:: TASK MATERIAL ::
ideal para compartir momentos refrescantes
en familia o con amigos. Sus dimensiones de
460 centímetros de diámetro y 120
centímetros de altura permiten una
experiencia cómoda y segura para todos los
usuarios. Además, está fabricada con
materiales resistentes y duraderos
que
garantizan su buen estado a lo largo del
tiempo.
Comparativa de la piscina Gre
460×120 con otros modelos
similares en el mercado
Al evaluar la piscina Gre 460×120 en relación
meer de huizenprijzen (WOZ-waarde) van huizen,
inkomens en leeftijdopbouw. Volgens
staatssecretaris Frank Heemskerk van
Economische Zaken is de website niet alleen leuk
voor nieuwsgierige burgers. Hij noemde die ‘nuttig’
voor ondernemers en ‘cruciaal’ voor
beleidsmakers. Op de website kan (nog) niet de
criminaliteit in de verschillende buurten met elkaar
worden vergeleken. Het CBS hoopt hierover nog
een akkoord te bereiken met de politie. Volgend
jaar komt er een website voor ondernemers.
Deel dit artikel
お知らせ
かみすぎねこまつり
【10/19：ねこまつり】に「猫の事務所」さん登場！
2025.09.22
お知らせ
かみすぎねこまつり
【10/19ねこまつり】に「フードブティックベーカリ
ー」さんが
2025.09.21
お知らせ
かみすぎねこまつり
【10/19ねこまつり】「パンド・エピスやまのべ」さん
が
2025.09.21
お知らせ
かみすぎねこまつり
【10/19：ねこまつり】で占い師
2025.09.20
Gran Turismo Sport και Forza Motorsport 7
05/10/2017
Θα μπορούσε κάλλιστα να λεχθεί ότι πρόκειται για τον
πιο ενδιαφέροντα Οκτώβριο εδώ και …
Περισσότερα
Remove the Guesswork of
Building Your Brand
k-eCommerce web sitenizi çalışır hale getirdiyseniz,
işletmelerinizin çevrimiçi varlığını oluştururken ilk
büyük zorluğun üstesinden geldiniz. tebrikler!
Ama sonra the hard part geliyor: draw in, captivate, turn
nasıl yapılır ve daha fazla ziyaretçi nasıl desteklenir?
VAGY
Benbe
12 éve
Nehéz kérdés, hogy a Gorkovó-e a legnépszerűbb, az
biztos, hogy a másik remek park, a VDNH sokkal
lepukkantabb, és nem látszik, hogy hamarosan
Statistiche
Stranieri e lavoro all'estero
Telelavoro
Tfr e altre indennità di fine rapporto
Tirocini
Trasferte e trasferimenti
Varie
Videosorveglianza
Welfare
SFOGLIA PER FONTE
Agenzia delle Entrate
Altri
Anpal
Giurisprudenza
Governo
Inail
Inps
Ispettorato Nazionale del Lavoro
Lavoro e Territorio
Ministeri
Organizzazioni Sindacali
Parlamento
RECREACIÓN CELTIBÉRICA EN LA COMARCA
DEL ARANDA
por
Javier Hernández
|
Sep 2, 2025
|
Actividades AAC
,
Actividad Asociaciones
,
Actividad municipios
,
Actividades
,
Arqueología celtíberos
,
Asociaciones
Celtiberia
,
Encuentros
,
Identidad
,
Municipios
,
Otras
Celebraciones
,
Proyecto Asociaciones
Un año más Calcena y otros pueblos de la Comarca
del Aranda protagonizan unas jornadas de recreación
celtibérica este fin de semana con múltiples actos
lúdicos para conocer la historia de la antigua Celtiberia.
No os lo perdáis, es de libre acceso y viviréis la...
:::
## TO-DO ITEM
Gather each line of the listing above in which the word "voor" appears.

## SOLUTION
voor nieuwsgierige burgers. Hij noemde die ‘nuttig’
voor ondernemers en ‘cruciaal’ voor
jaar komt er een website voor ondernemers.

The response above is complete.